Findings from the NELSON study, presented at the International Association for the Study of Lung Cancer (IASLC) World Conference on Lung Cancer, reinforced the belief that the annual screening of older-aged current and former smokers should be conducted more widely.
Widespread screening could potentially save up to 65,000 lives in the US each year, according to study authors.
“Lung cancer kills more people each year than breast, colon and prostate cancers combined. Once implemented nationwide, this cost-efficient test would be the most effective cancer screening exam in history,” said Ella Kazerooni, MD, FACR, chair of the American College of Radiology (ACR) Lung Cancer Screening Committee and ACR Thoracic Imaging Panel, in a prepared statement issued by the ACR. “It is time for Medicare to provide adequate reimbursement for these exams, and for primary care providers and thoracic specialists to order them for their high-risk patients.”
The NELSON study was a population-based, controlled trial that enrolled 15,792 individuals. Participants were either part of the study arm or the control arm. Study arm participants were given CT screenings at baseline, and one, three and five and one-half years post-randomization. No screenings were offered to control arm participants.

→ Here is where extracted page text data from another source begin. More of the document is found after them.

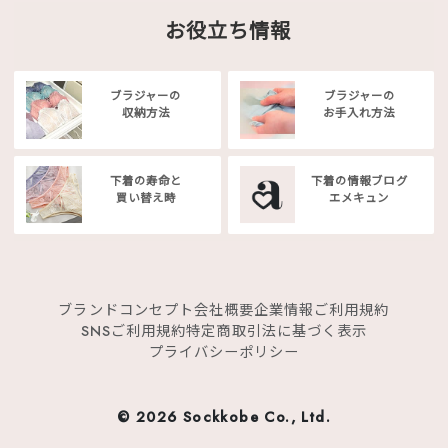
お役立ち情報
ブラジャーの
ブラジャーの
収納方法
お手入れ方法
下着の寿命と
下着の情報ブログ
買い替え時
エメキュン
ブランドコンセプト
会社概要
企業情報
ご利用規約
SNSご利用規約
特定商取引法に基づく表示
プライバシーポリシー
©
2026 Sockkobe Co., Ltd.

Results of the study showed annual lung cancer screening with low-dose CT in high-risk patients reduced lung cancer deaths by 26 percent in men and up to 61 percent in women. There was a 44 percent reduction overall if male and female cohorts were evenly split, the statement read.
“These findings show that CT screenings are an effective way to assess lung nodules in people at high risk for lung cancer, often leading to detection of suspicious nodules and subsequent surgical intervention at relatively low rates and with few false positives and can positively increase the chances of cure in this devastating disease,” said Harry J. De Koning, MD, PhD, of Erasmus MC in Rotterdam, Netherlands, in a prepared statement issued by the IASLC. “It is the second largest trial in the world, with an even more favorable outcome than the first trial, the NLST, showed. These results should be used to inform and direct future CT screening in the world.”
In addition to wider screening, the NELSON study also reinforces that medical providers become familiar with lung cancer screening guidelines and prescribe exams for appropriate high-risk patients. Additionally, there should be an increase in Medicare reimbursement to support widespread screening.
“Shortly after covering these exams, the Centers for Medicare & Medicaid Services (CMS) slashed Medicare reimbursement to as little as $60 per exam in the hospital outpatient setting—less than half the Medicare provider reimbursement for a mammogram,” the ACR statement read. “This has restricted the number of facilities able to provide these lifesaving scans to large teaching hospitals. Funding for lung cancer screening needs to be greatly increased.”